Tim Cook
Apple CEO Tim Cook went against the will of Apple co-founder and longtime CEO Steve Jobs in announcing a dividend on Monday. Apple

When the late Steve Jobs had a will, he often got his way. That's why Apple hasn't paid a dividend since 2005.

But that's all changing now. Jobs, Apple's co-founder and longtime CEO, is gone. Tim Cook is now the leader in charge of Apple, the Cupertino, Ca.-based tech giant. And Cook apparently understands that the company has more cash than it should hold at $98 billion and counting.

Unless Apple plans to make a massive acquisition, which isn't likely since the company is growing organically just fine, something had to be done with so much money piling up.
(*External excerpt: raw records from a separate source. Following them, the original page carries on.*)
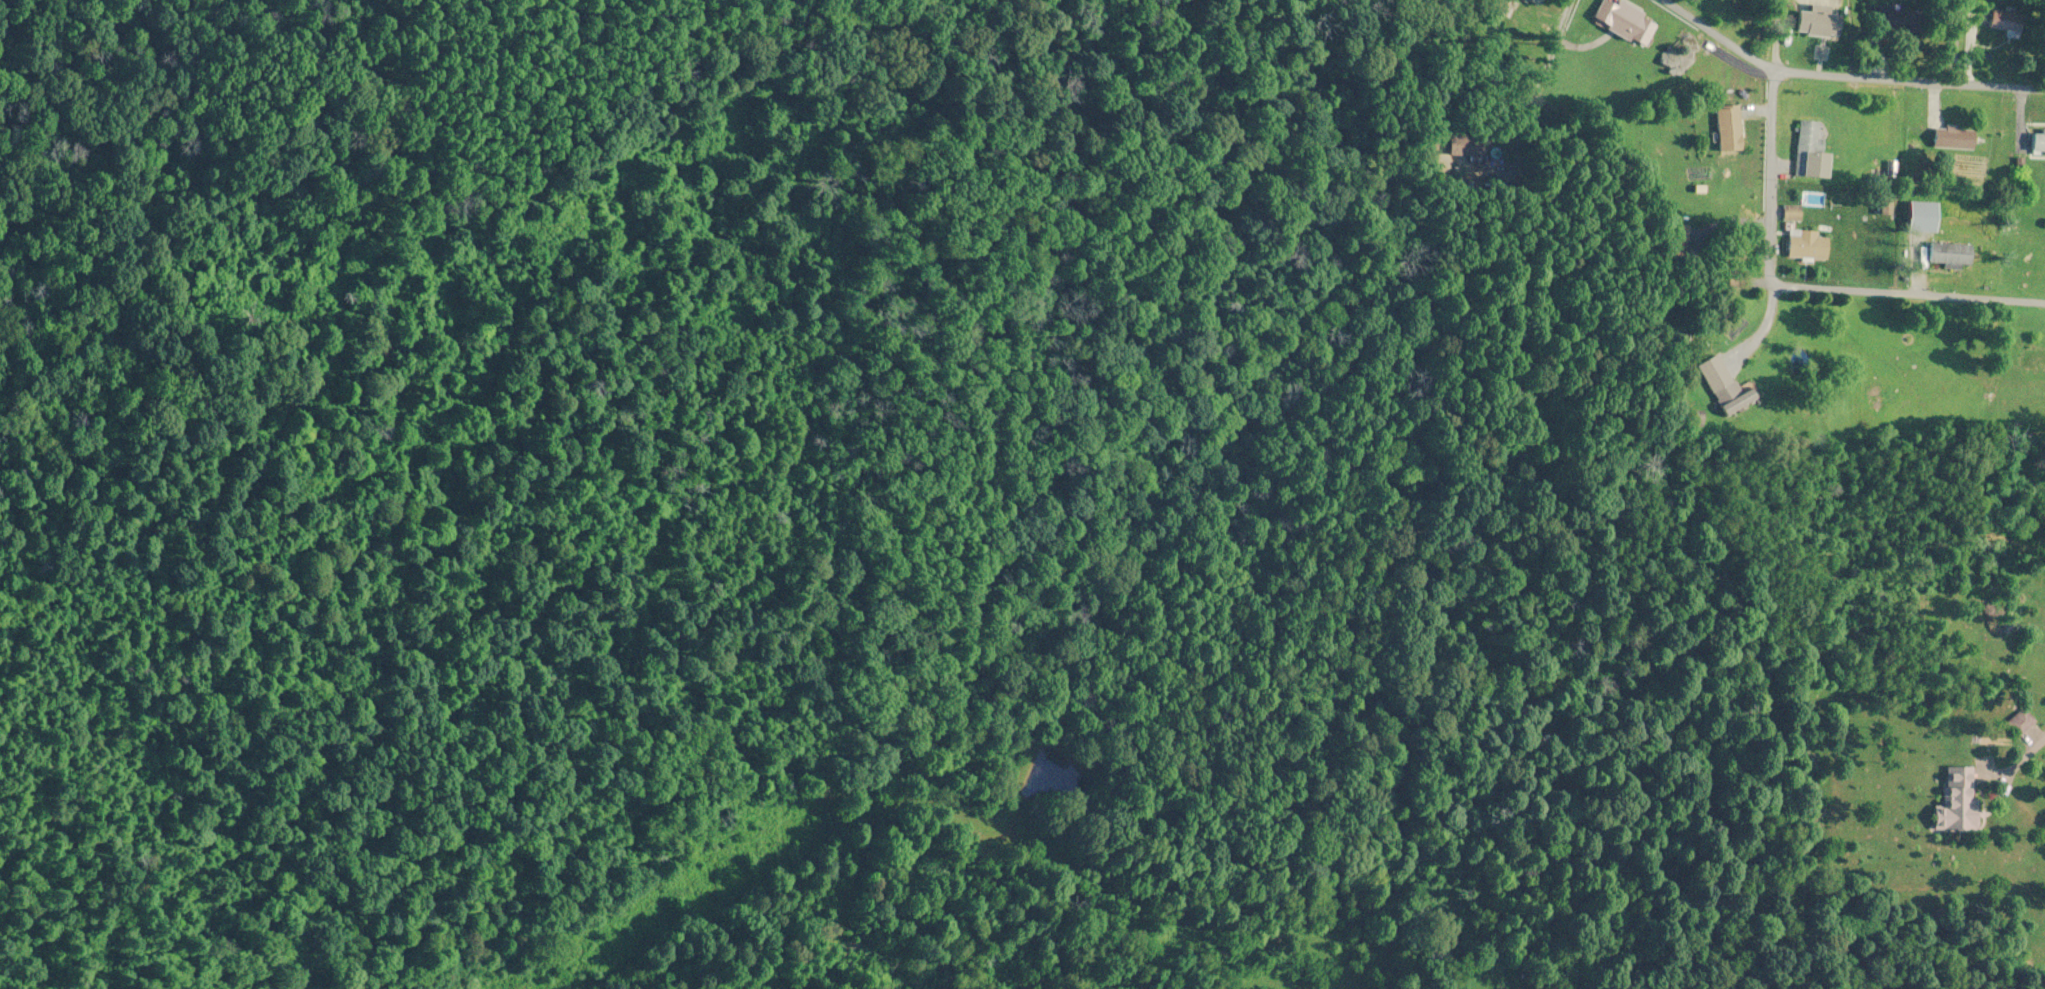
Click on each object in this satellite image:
building: (2004, 21)
building: (1624, 22)
building: (1817, 22)
road: (1998, 39)
road: (1877, 73)
building: (1954, 137)
building: (2036, 142)
building: (1807, 148)
building: (1806, 244)
building: (1950, 254)
road: (1809, 304)
building: (2033, 360)
building: (1733, 398)
building: (1960, 799)
road: (2004, 910)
So despite the fact that Jobs was opposed to dividends, Cook and company confirmed Monday that Apple will pay a $2.65 per share dividend to shareholders in the fourth quarter of fiscal 2012 (the period begins July 1), while also buying back some $10 billion in stock beginning in fiscal 2013 (beginning on Sept. 30).

The move -- returning money earned to shareholders -- is the least the company could so. Sure, Apple's stock is up more than 500 percent since 2007, but Apple's stock has been such a solid investment that many who hold shares don't want to sell.

So to get a return from what has become the rare mature, high-growth company, shareholders needed Apple to give something back. Any little bite from the cash pile would do, for now.

This is certainly positive news for shareholders, said Morningstar senior stock analyst Michael Holt, according to The Daily Ticker. It's nice to see (Apple) returning (cash) to shareholders and...it's almost a relief to know they're not going to do a $50 billion acquisition that wouldn't make sense.

Apple doesn't have to acquire on the largest scale simply because the company is building and selling products like the new iPad and the iPhone 4S as fast as it can. The result: Apple may earn another $150 billion in cash in the next few years.

That's the very reason Cook had little choice but to go against the will of Jobs. Holding nearly $100 billion in cash without big acquisition plans was excessive. Holding $125 billion in cash without big acquisition plans would be obscene. Eventually, Apple reasonably has to give back to shareholders so it can continue taking from consumers, or else the company might experience some sort of massive revolt.

If Apple doesn't want to share the rewards of market domination with those who own the company, why would the company want to make so much money in the first place?

Some investors have been asking that question for several years now.

Jobs wanted no part of it, however -- which makes the news of Apple's new dividend such a big story. On this day, however, we are reminded that Cook is not Jobs.

It's not as if the annual dividend payout will hurt Apple's cash position, either. The dividend is expected to cost Apple close to $10 billion each year. Adding that with the planned $10 billion stock buyback still leaves the company in a very strong cash position, with more rolling in each and every day due to robust global sales and new product initiatives like the new iPad.

So in the end, while the move is against the will of the late Steve Jobs, it was the least Cook could do. He really had no other choice. He's doing it different than Jobs because Apple's cash pile had simply grown too big. Yet there's plenty more where that came from should acquisitions be desired.

These decisions will not close any doors for us, said Cook, Apple's chief executive, in a conference call with analysts on Monday.